▸ To-do list:
A. Can you return the Nokogiri post's text from "The crux of" up to and including "format as it is."?
B. How would you sum up the Nokogiri post in two sentences?
C. Could you write what comes next in the Nokogiri post, picking up after its final sentence?

▸ Given text:
********************
I can't find any good documentation on the difference between how Nokogiri (or by implication libxml) handles attribute values in XML vs. HTML. One of our projects was still using the now defunct Hpricot gem, mostly because of it's lax acceptance of attributes.
The crux of the problem seems to be that our XML input has both unquoted and missing attribute values. I'm not a spec lawyer, but I gather that most of the HTML variants allow these attribute patterns and XML does not.
If Nokogiri (or libxml) is going to be strict, shouldn't there be an option to make it less strict on attributes? If I could get the HTML parser not to strip the namespaces, I could maybe use that.
We can't be the only team that has XMLish formats that aren't exactly fish or fowl but something in between. If we could fix it at the source we might do that, but in the meantime we have to handle the format as it is.
********************
▸ Records provided:
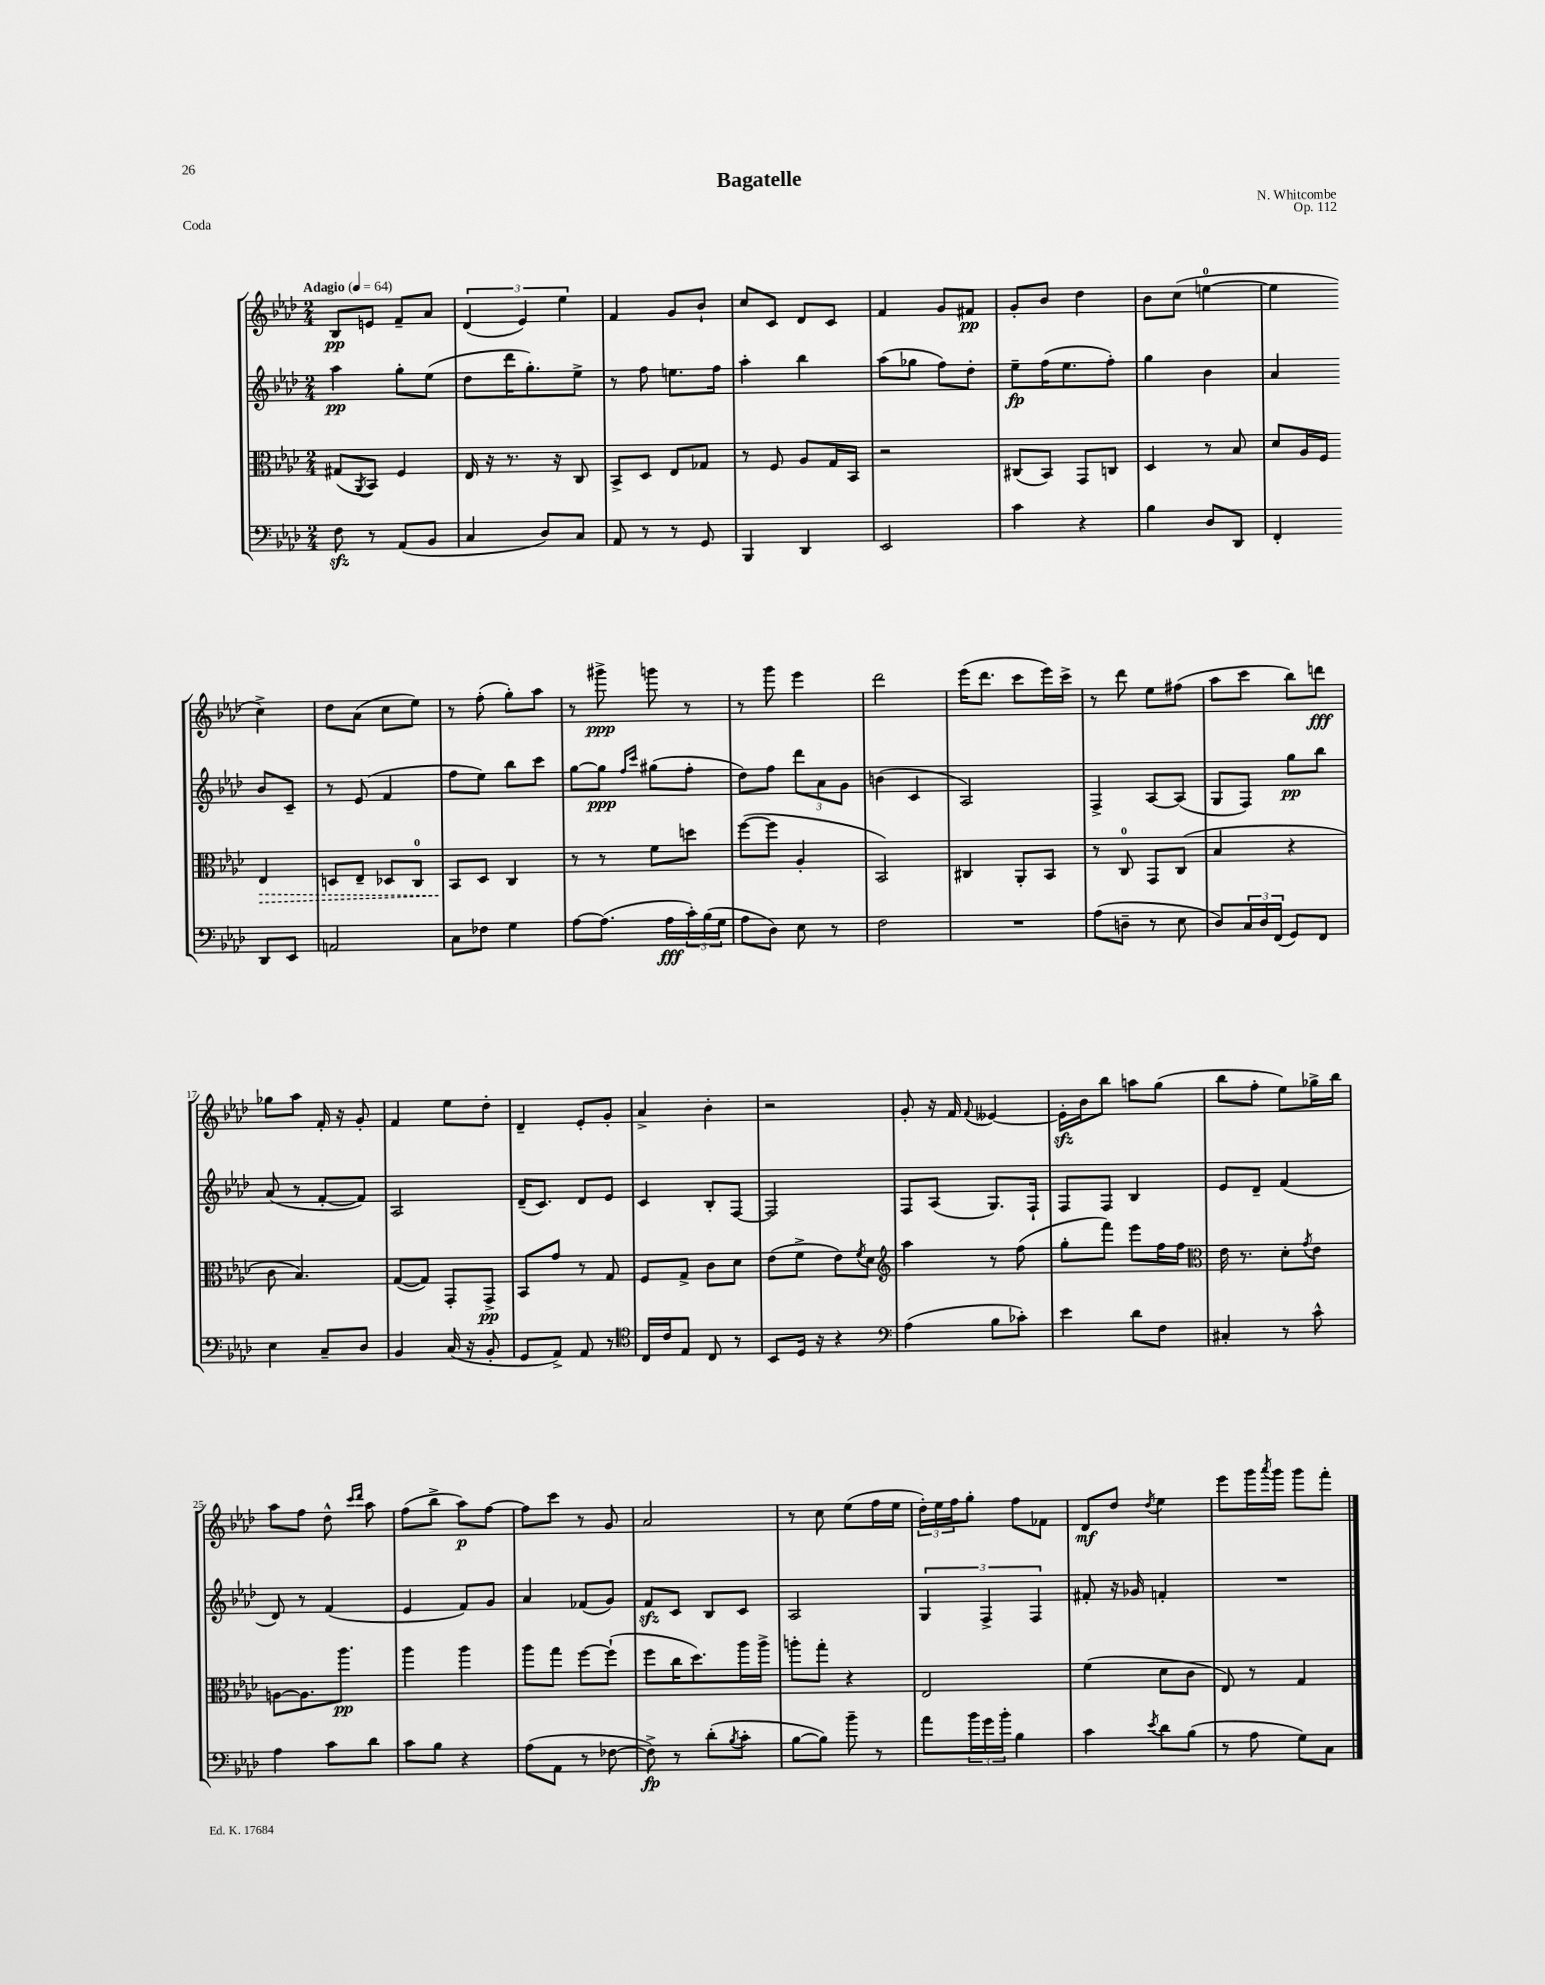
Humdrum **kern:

**kern	**kern	**kern	**kern
*staff4	*staff3	*staff2	*staff1
*clefF4	*clefC3	*clefG2	*clefG2
*k[b-e-a-d-]	*k[b-e-a-d-]	*k[b-e-a-d-]	*k[b-e-a-d-]
*M2/4	*M2/4	*M2/4	*M2/4
*MM64	*MM64	*MM64	*MM64
8F	(8G#	4aa-	8B-
.	8qAA-	.	.
8r	8BB-)	.	8e
(8AA-	4F	8gg'	8f~
8BB-	.	(8ee-	8a-
=	=	=	=
4C	16E-	8dd-	(6d-
.	16r	.	.
.	8.r	16ddd-	.
.	.	.	6e-)
.	.	8.gg')	.
8D-)	.	.	.
.	16r	.	.
.	.	.	6ee-
8C	8C	8ee-^	.
=	=	=	=
8AA-	8BB-^	8r	4f
8r	8D-	8ff	.
8r	8E-	8.ee	8g
8GG	8G-	.	8b-`
.	.	16ff	.
=	=	=	=
4BBB-	8r	4aa-'	8cc
.	8F	.	8c
4DD-	8A-	4bb-	8d-
.	16G	.	8c
.	16BB-	.	.
=	=	=	=
2EE-	2r	(8aa-	4f
.	.	8gg-	.
.	.	8ff)	8g
.	.	8dd-'	8f#
=	=	=	=
4c	(8C#	8ee-~	8g'
.	8BB-)	(16ff	8b-
.	.	8.ee-	.
4r	8GG	.	4dd-
.	8C	8ff')	.
=	=	=	=
4B-	4D-	4gg	8b-
.	.	.	(8cc
8D-	8r	4b-	[4ee
8DD-	8B-	.	.
=	=	=	=
4FF'	8d-	4a-	4ee]
.	16A-	.	.
.	16F	.	.
8DD-	4E-	8b-	4cc^)
8EE-	.	8c~	.
=	=	=	=
2AA	8D	8r	8dd-
.	8E-~	(8e-	(8a-
.	8D-	4f	8cc
.	8C	.	8ee-)
=	=	=	=
8C	8BB-	8ff	8r
8F-	8D-	8ee-)	(8ff'
4G	4C	8bb-	8gg')
.	.	8ccc	8aa-
=	=	=	=
[8A-	8r	[8gg	8r
(8.A-]	8r	8gg]	8ggg#^
.	.	16qqff	.
.	.	16qqccc	.
.	8f	(8gg#	8ggg
16A-	.	.	.
24c')	8dd	8ff'	8r
(24B-	.	.	.
24G	.	.	.
=	=	=	=
8A-	([8ff	8dd-)	8r
8D-)	8ff]	8ff	8ggg
8E-	4A-'	12ddd-	4eee-
.	.	12a-	.
8r	.	.	.
.	.	12g	.
=	=	=	=
2F	2BB-)	(4b	2ddd-
.	.	4c	.
=	=	=	=
2r	4C#	2A-)	(16eee-
.	.	.	8.ddd-
.	8AA-'	.	8ccc
.	8BB-	.	16eee-)
.	.	.	16ccc^
=	=	=	=
(8A-	8r	4F^	8r
8D~	8C	.	8ddd-
8r	8GG	[8A-	8ee-
8E-	(8C	(8A-]	(8ff#
=	=	=	=
8D-)	4B-	8G	8aa-
24C	.	8F)	8ccc
24D-	.	.	.
(24FF	.	.	.
8GG)	4r	8gg	8bb-)
8FF	.	8bb-	8ddd
=	=	=	=
4E-	8c	(8a-	8gg-
.	4.B-)	8r	8aa-
8C~	.	[8f'	16f'
.	.	.	16r
8D-	.	8f])	8g'
=	=	=	=
4BB-	([8G	2A-	4f
.	8G])	.	.
(16C	8GG'	.	8ee-
16r	.	.	.
8BB-'	8GG^	.	8dd-'
=	=	=	=
8GG	8BB-	(16d-~	4d-~
.	.	8.c)	.
8AA-^)	8g	.	.
8AA-	8r	8d-	8e-'
8r	8G	8e-	8g'
=	=	=	=
*clefC4	*	*	*
16C	8F	4c	4a-^
16c	.	.	.
8E-	8G^	.	.
8C	8c	8B-'	4b-'
8r	8d-	[8F	.
=	=	=	=
8BB-	(8e-	2F]	2r
16D-	8f^	.	.
16r	.	.	.
4r	8e-)	.	.
.	8qf	.	.
.	8d-	.	.
=	=	=	=
*clefF4	*clefG2	*	*
(4A-	4aa-	8F	8g'
.	.	(8A-	16r
.	.	.	16f
.	.	.	8qqf
8B-	8r	8.G)	[4e--
8c-')	(8ff	.	.
.	.	16F`	.
=	=	=	=
4e-	8gg'	8F	16e--']
.	.	.	16b-
.	8fff)	8F	8bb-
8d-	8eee-	4B-	8aa
8F	16ff	.	(8gg
.	16ff	.	.
=	=	=	=
*	*clefC3	*	*
4C#'	16e-	8e-	8bb-
.	8.r	.	.
.	.	8d-~	8ff'
8r	8d-'	(4f	8ee-)
.	8qg	.	.
8c^^	8e-	.	16gg-^
.	.	.	16bb-
=	=	=	=
4A-	[8A	8d-)	8aa-
.	8.A]	8r	8ff
8c	.	(4f	8dd-^^
.	8.aa-	.	.
.	.	.	16qqccc
.	.	.	16qqddd-
8d-	.	.	8aa-
=	=	=	=
8c	4aa-	4e-	(8ff
8B-	.	.	8bb-^
4r	4aa-	8f)	8aa-)
.	.	8g	[8ff
=	=	=	=
(8A-	8aa-	4a-	8ff]
8AA-	8gg	.	8ccc
8r	[8ff	(8f-	8r
[8F-	(8ff`]	8g)	8g
=	=	=	=
8F-^])	8ff	8f	2a-
8r	16cc	8c	.
.	8.dd-)	.	.
(8d-'	.	8B-	.
8qB-	.	.	.
8c'	16aa-	8c	.
.	16aa-^	.	.
=	=	=	=
[8B-	8aa'	2A-	8r
8B-])	8gg'	.	8cc
8b-~	4r	.	(8ee-
8r	.	.	16ff
.	.	.	16ee-
=	=	=	=
8a-	2E-	6G	24dd-')
.	.	.	24ee-
.	.	.	24ff
24b-	.	.	8gg'
24g	.	6F^	.
24b-'	.	.	.
4B-	.	.	8ff
.	.	6F	.
.	.	.	8f-
=	=	=	=
4c	(4f	8f#'	8d-
.	.	16r	8dd-
.	.	16g-	.
8qe-	.	.	8qdd-
8d-	8d-	4f'	4ee-
(8B-	8c	.	.
=	=	=	=
8r	8E-)	2r	8eee-
8A-	8r	.	16ggg
.	.	.	8qaaa-
.	.	.	16ggg
8G)	4G	.	8ggg
8C	.	.	8fff'
==	==	==	==
*-	*-	*-	*-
********************
▸ Answers for this exercise:
A.
The crux of the problem seems to be that our XML input has both unquoted and missing attribute values. I'm not a spec lawyer, but I gather that most of the HTML variants allow these attribute patterns and XML does not.
If Nokogiri (or libxml) is going to be strict, shouldn't there be an option to make it less strict on attributes? If I could get the HTML parser not to strip the namespaces, I could maybe use that.
We can't be the only team that has XMLish formats that aren't exactly fish or fowl but something in between. If we could fix it at the source we might do that, but in the meantime we have to handle the format as it is.

B. A team still using the defunct Hpricot gem for its lax attribute handling has XML input with unquoted and missing attribute values, which most HTML variants allow but XML does not. The author asks whether Nokogiri or libxml should offer a less strict attribute option, and notes the HTML parser might work if it didn't strip namespaces.

C.
This is my hack to fix the attributes before sending it to Nokogiri:
ATTR_RE = /[^\s=>]+\s*(?:=(?:[^\s'">]+|\s*"[^"]*"|\s*'[^']*'))?/mo
ELEMENT_RE = /(<\s*[:\w]+)((?:\s+#{ATTR_RE})*)(\s*>)/mo
Nokogiri::XML(
data.gsub(ELEMENT_RE) do |m|
open, close = $1, $3
([open] +
$2.scan(ATTR_RE).map do |atr|
if atr =~ /=[ '"]/
atr
elsif atr =~ /=/
"#{$`.strip}=\"#{$'.strip}\""
else
"#{atr.strip}=\"#{atr.strip}\""
end
end
) * ' ' + close
end
)